EXCERPT PROVIDED
[Start of section]
Personal Tutoring is a key component of the student journey and has the potential to significantly influence the student learning experience, promote effective student engagement and thereby improving retention and achievement.

Informational and Relational Components of Personal Tutoring

Teesside University’s Personal Tutoring Code of Practice identifies a set of principles underpinning our approach and outlines the responsibilities expected of Personal Tutors. These responsibilities align in particular to the informational and relational components as captured in the UKAT Professional Framework for Advising and Tutoring. The informational component refers to the knowledge that personal tutors must have to guide their students and the relational component focuses on the skills that tutors need to convey this information. It is useful to focus on these two components as during these times of disruption it is likely that students will be seeking information around a range of areas but also needing more pastoral support to receive encouragement, motivation, nurture and guidance.

Personal Tutoring at Teesside University is about providing a consistent, equitable and structured approach for all students to pastoral, general academic and professional support. It is more important than ever during Covid-19 times to encourage our students to engage with Personal Tutoring and provide them with the support they need. The following provides some areas that might be useful to help you frame your personal tutoring interactions over the coming weeks and may help to encourage your students to engage in personal tutoring.

  • Discuss with your tutees how they are coping with their studies now learning and teaching has moved to online delivery. It is important to remember that many of our students will have additional responsibilities. Furthermore, students will be facing challenges around space to study and access to support materials and technology.
  • Your tutees may need signposting to guidance and information particularly in relation the implications of Covid-19 and some may need support in navigating through this. All of the latest University information and advice around coronavirus (Covid-19) is published here: https://www.tees.ac.uk/sections/about/university/coronavirus.cfm.
  • Encourage academic reflection, a key responsibility of Personal Tutors is to facilitate students to reach their full academic potential​. Students will be particularly worried about their performance and achievement with changes to assessment and the movement to delivery of teaching and learning online. Encourage students to reflect on previous feedback they have received in their modules; discuss this with them and provide support where you can from a general academic perspective. Remember that there is a lot of useful support information within the SLS Learning Hub that provides guidance on different learning topics including for example: academic skills, referencing, researching and writing. This can be accessed here: https://www.tees.ac.uk/sections/stud/learning_support.cfm.
[End of section]
MATERIAL SUPPLIED
[Start of section]
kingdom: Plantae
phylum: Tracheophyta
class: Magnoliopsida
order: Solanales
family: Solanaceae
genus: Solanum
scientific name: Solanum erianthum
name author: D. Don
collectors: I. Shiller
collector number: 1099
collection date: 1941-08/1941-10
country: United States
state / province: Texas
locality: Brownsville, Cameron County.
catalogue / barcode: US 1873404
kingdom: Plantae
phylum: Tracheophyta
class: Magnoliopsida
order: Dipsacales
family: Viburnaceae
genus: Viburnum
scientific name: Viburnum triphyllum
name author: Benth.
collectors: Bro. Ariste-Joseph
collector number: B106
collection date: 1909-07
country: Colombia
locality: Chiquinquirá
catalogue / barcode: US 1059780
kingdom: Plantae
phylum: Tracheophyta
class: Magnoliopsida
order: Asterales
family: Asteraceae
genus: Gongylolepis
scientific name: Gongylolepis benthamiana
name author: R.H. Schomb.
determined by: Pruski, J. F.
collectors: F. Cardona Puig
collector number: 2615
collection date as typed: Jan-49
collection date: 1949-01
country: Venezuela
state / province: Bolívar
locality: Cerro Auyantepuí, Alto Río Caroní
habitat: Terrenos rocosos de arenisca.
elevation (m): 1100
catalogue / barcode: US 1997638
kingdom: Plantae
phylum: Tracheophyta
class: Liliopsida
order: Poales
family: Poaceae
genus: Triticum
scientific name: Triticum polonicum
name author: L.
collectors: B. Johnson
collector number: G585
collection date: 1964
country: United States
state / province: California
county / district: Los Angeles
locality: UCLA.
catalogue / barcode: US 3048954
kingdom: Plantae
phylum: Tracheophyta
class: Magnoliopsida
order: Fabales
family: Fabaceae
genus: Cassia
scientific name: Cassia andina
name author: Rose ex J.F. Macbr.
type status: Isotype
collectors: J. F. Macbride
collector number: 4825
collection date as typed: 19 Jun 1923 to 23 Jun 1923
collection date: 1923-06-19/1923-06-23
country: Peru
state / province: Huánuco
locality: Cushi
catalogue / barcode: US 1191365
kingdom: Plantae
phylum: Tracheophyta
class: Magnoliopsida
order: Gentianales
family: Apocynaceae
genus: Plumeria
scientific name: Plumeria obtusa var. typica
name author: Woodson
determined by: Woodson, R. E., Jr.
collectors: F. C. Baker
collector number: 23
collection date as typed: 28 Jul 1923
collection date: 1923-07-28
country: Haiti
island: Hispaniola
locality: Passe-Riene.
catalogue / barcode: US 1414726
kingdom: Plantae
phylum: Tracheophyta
[End of section]
ASSIGNED TASK 1
List the learning topics that the personal tutoring guidance above names as examples of what the SLS Learning Hub covers.
ASSIGNED TASK 2
Pick up the personal tutoring guidance above after its last sentence and carry it forward.

EXERCISE ANSWER 1
academic skills, referencing, researching, writing

EXERCISE ANSWER 2
  • You could also direct students to the LibGuide developed by SLS providing some useful Library help and guidance on how students can work effectively off campus, this can be accessed here: https://libguides.tees.ac.uk/coronaviruslibraryupdate
  • Be available for your students to provide pastoral support and guidance. Personal Tutoring at Teesside University is the responsibility of academic staff, but it is important to remember that while you are a fundamental part of that network of support that students receive at Teesside University there is a wider network of support. Please refer to a previous LTE Post around ‘Support for Personal Tutoring and Wider University Networks’ which can be found here: https://blogs.tees.ac.uk/lteonline/2020/04/23/personaltutoringnetworks/
  • Discuss with students their thoughts around career aspirations, work experiences and professional planning. This will be more pertinent for some of our students than others and many will be very anxious about current employment opportunities. Students can be directed to our ‘Student Futures Team’ where further support can be provided around Careers and Employment: https://www.tees.ac.uk/sections/stud/employment.cfm

Students not Engaging with Personal Tutoring

We referenced above how Personal Tutoring can help to promote effective engagement but a common question asked by Personal Tutors is what they do if a student does not respond when they attempt to make contact. There is no simple solution but it is really important that a proactive approach is taken and that there are continued attempts to provide support to students even if they do not appear to be engaging. In supporting students on campus our default position tends to be a face to face meetings with the student. If it was a struggle to engage students synchronously (face to face) when on campus then it is likely that these problems will persist now students have moved to studying online.

Returning to the relational aspect of Personal Tutoring think about how to continue to build and foster relations with students communicating in an inclusive way respecting individuality. While opportunities for synchronous meetings should be available, be mindful that asynchronous contact could be more appropriate. Rather than ask your students to arrange a time for a meeting perhaps consider how you can engage them asynchronously allowing them to respond at a time convenient to them. To encourage your students to engage think about asking them open ended questions, signposting them to key information or asking them if they require anything from you; the above bullet points may help in providing prompts and signposting to relevant information.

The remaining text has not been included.